**Task statement:**
Reproduce the data below in full and exclude every picture.

**Data items:**
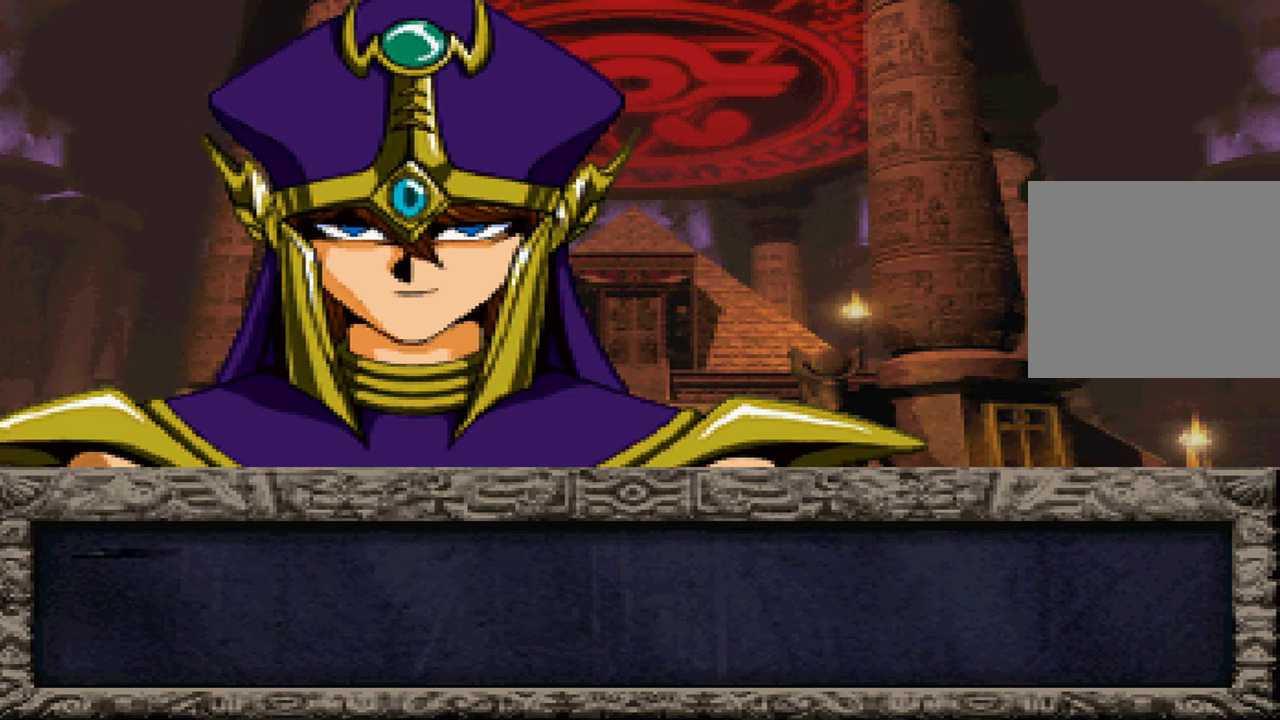
{"buttons": [], "left_stick": "center", "right_stick": "center", "events": [[33, "A", "up"], [50, "X", "up"], [150, "A", "down"], [166, "X", "down"], [200, "A", "up"], [250, "X", "up"], [333, "A", "down"], [383, "X", "down"], [416, "A", "up"], [450, "X", "up"]]}
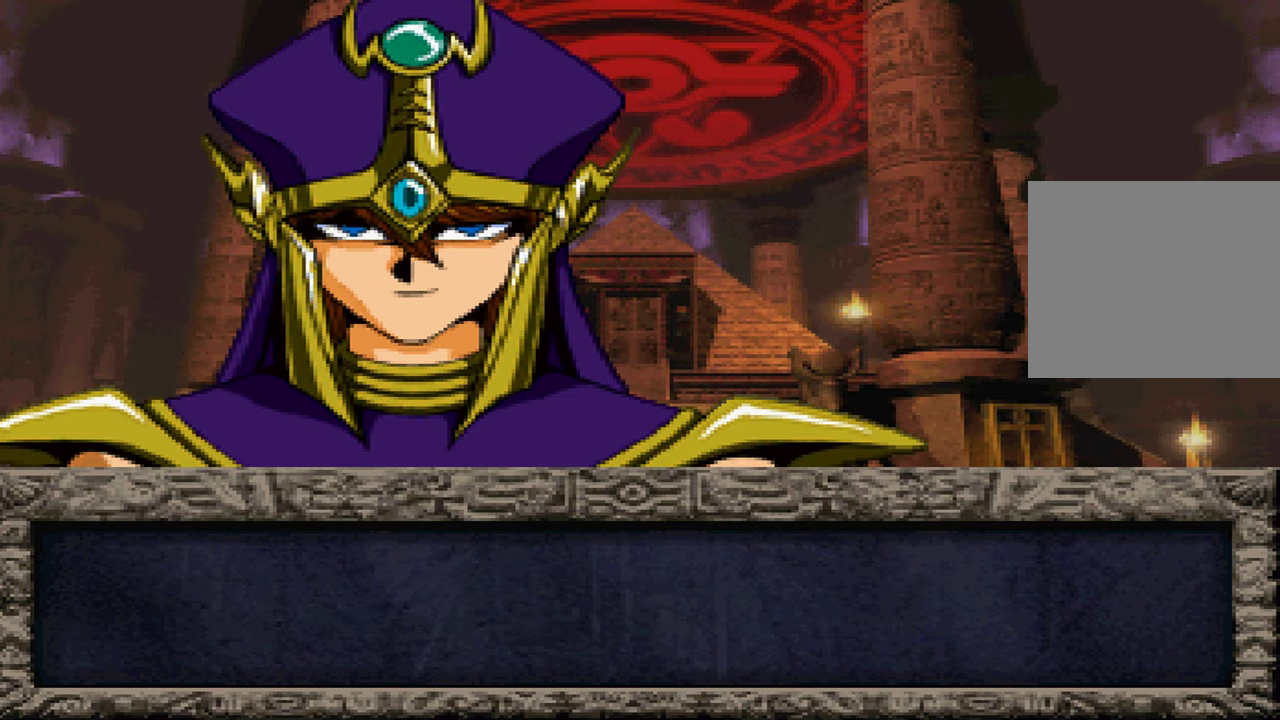
{"buttons": [], "left_stick": "center", "right_stick": "center", "events": [[16, "A", "down"], [83, "A", "up"], [83, "X", "down"], [183, "X", "up"], [200, "A", "down"], [266, "A", "up"], [300, "X", "down"], [383, "A", "down"], [383, "X", "up"], [450, "A", "up"]]}
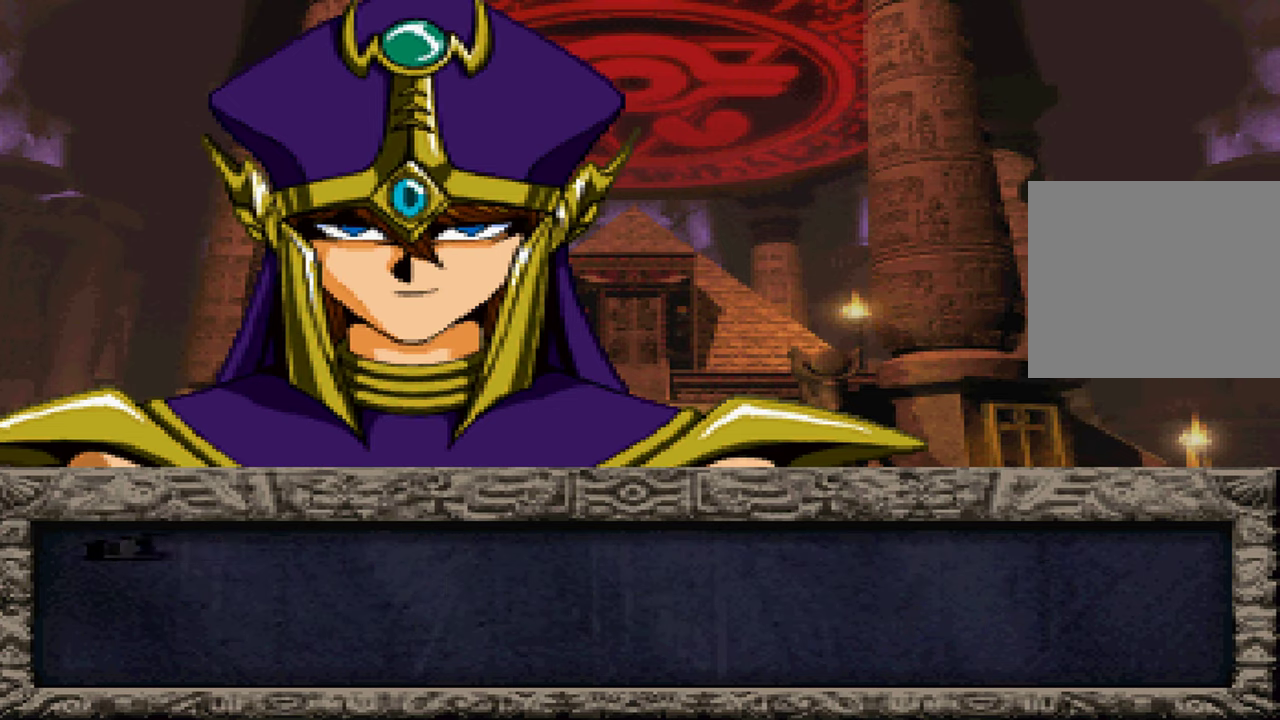
{"buttons": ["X"], "left_stick": "center", "right_stick": "center", "events": [[16, "X", "down"], [66, "A", "down"], [83, "X", "up"], [133, "A", "up"], [200, "X", "down"], [233, "A", "down"], [316, "X", "up"], [333, "A", "up"], [416, "X", "down"], [433, "A", "down"], [500, "A", "up"]]}
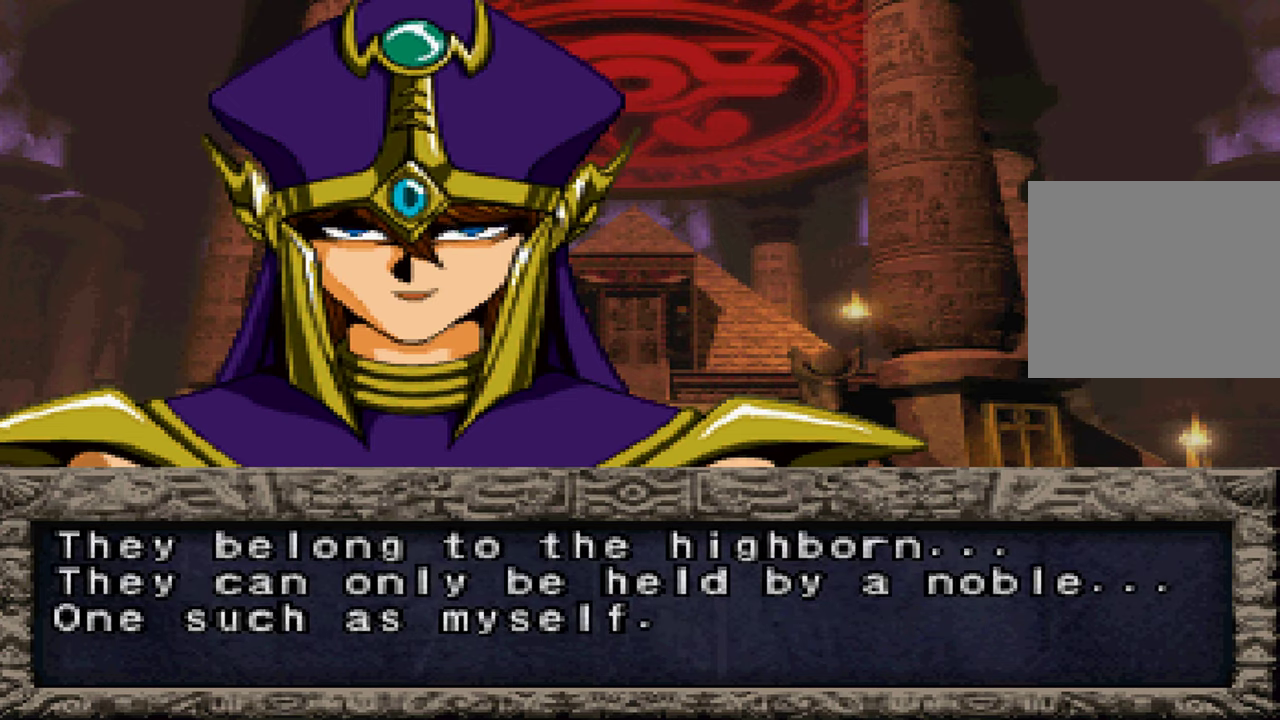
{"buttons": [], "left_stick": "center", "right_stick": "center", "events": [[16, "X", "up"], [116, "A", "down"], [166, "X", "down"], [200, "A", "up"], [233, "X", "up"], [316, "A", "down"], [366, "X", "down"], [400, "A", "up"], [450, "X", "up"]]}
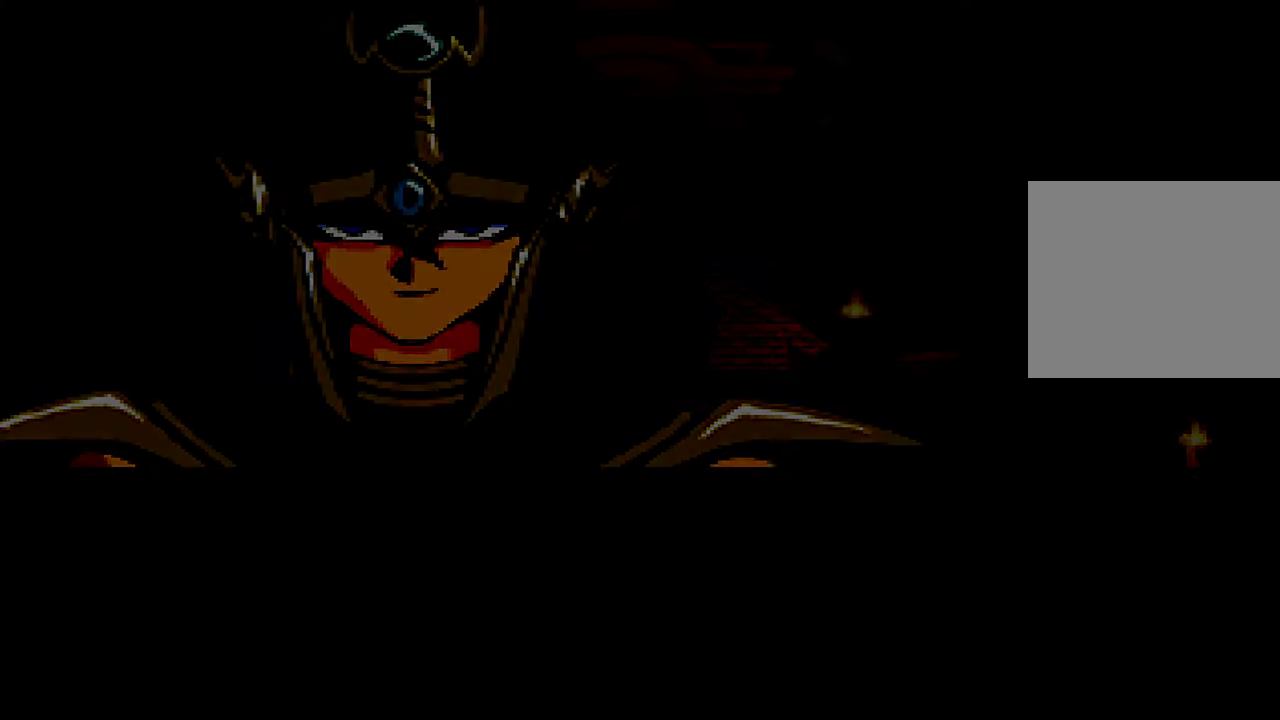
{"buttons": ["X"], "left_stick": "center", "right_stick": "center", "events": [[16, "A", "down"], [83, "A", "up"], [83, "X", "down"], [166, "X", "up"], [216, "A", "down"], [300, "X", "down"], [316, "A", "up"], [383, "X", "up"], [416, "A", "down"], [483, "A", "up"], [500, "X", "down"]]}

**Task response:**
{"buttons": [], "left_stick": "center", "right_stick": "center", "events": [[33, "A", "up"], [50, "X", "up"], [150, "A", "down"], [166, "X", "down"], [200, "A", "up"], [250, "X", "up"], [333, "A", "down"], [383, "X", "down"], [416, "A", "up"], [450, "X", "up"]]}
{"buttons": [], "left_stick": "center", "right_stick": "center", "events": [[16, "A", "down"], [83, "A", "up"], [83, "X", "down"], [183, "X", "up"], [200, "A", "down"], [266, "A", "up"], [300, "X", "down"], [383, "A", "down"], [383, "X", "up"], [450, "A", "up"]]}
{"buttons": ["X"], "left_stick": "center", "right_stick": "center", "events": [[16, "X", "down"], [66, "A", "down"], [83, "X", "up"], [133, "A", "up"], [200, "X", "down"], [233, "A", "down"], [316, "X", "up"], [333, "A", "up"], [416, "X", "down"], [433, "A", "down"], [500, "A", "up"]]}
{"buttons": [], "left_stick": "center", "right_stick": "center", "events": [[16, "X", "up"], [116, "A", "down"], [166, "X", "down"], [200, "A", "up"], [233, "X", "up"], [316, "A", "down"], [366, "X", "down"], [400, "A", "up"], [450, "X", "up"]]}
{"buttons": ["X"], "left_stick": "center", "right_stick": "center", "events": [[16, "A", "down"], [83, "A", "up"], [83, "X", "down"], [166, "X", "up"], [216, "A", "down"], [300, "X", "down"], [316, "A", "up"], [383, "X", "up"], [416, "A", "down"], [483, "A", "up"], [500, "X", "down"]]}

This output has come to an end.